▶ Work to complete
Count each line below that has "telemarkskanalen" anywhere in it. Answer with the total alone.

--- Materials provided Enclosed Below ---

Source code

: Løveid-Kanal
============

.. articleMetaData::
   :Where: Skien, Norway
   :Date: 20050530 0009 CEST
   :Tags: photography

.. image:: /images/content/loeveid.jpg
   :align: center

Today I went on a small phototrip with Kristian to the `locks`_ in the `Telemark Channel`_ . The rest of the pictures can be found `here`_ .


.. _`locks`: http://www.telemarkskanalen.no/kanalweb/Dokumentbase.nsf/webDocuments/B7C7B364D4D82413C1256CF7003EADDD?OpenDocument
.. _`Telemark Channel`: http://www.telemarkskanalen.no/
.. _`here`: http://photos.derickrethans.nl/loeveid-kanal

--- End of Enclosed Materials provided ---

▶ Expected answer
2